Trimbel added with a touch of humor that this mission-driven approach sets it apart from typical venture capital trends, "I even have a joke that I drive investments in space technology rather than another dog tinder... That's for traditional VCs. It's quick, scalable. We have a mission, like mission-driven capital."

High deployment and high impact

Another benefit of the state-owned fund is Coinvest Capital's portfolio companies generate more in employment and corporate taxes than the state deploys in capital.

The strategy reached an operational milestone in recent performance metrics.

"Last year [2025] was a record year in terms of deployment and impact generated," Trimbel revealed. "We deployed more than €9.3 million and we attracted more than €14 million. So we had the largest ever volume, and at the same time, the smallest ever share in the rounds. So I consider that a very, very healthy indicator."

This efficiency stems in part from the fund's agility. While traditional institutional funds backed by the European Investment Fund (EIF) often require up to two years of market consultations, beauty contests, and private fundraising rounds before capital hits the ground, Coinvest Capital operates within an existing legislative framework.

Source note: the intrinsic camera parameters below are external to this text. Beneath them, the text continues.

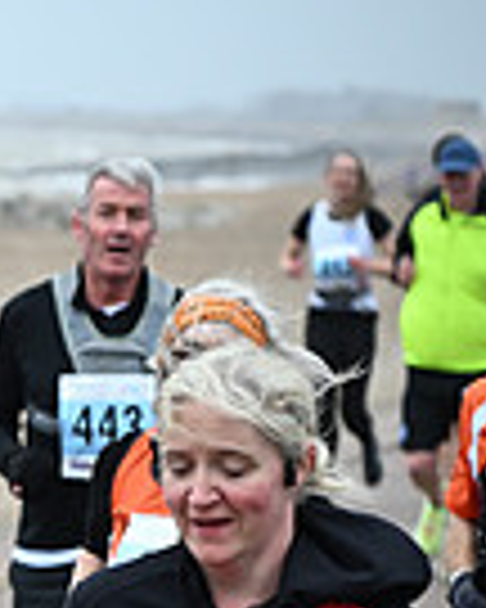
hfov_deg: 4.1
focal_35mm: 370
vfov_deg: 5.2
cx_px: -648
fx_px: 6652
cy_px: 849
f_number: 4
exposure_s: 1/800
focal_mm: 92
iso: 500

"We are an existing structure. So if the government wants to make a quick impact into the ecosystem, it's basically a matter of a couple of legal acts," Trimbel said. "Our mandate is adjusted and we can deploy from the first minute. So we are a very efficient tool to accelerate impact."

Implications for the Baltic region

The Lithuanian experience adds weight to the arguments being made by ecosystem players in Estonia. Facing structural bottlenecks—including an aging founder demographic and a narrowing pre-seed pipeline—Estonia's lack of angel-specific investment incentives stands out in an otherwise highly competitive digital economy.

As public capital increasingly looks to anchor critical infrastructure, dual-use technology, and scientific innovation across Europe, the choice facing policymakers is shifting. As Trimbel’s data indicates, a structured co-investment fund is less of a State subsidy and more of an operational multiplier, one which leverages private sector discipline to scale companies that are vital to regional security and economic resilience.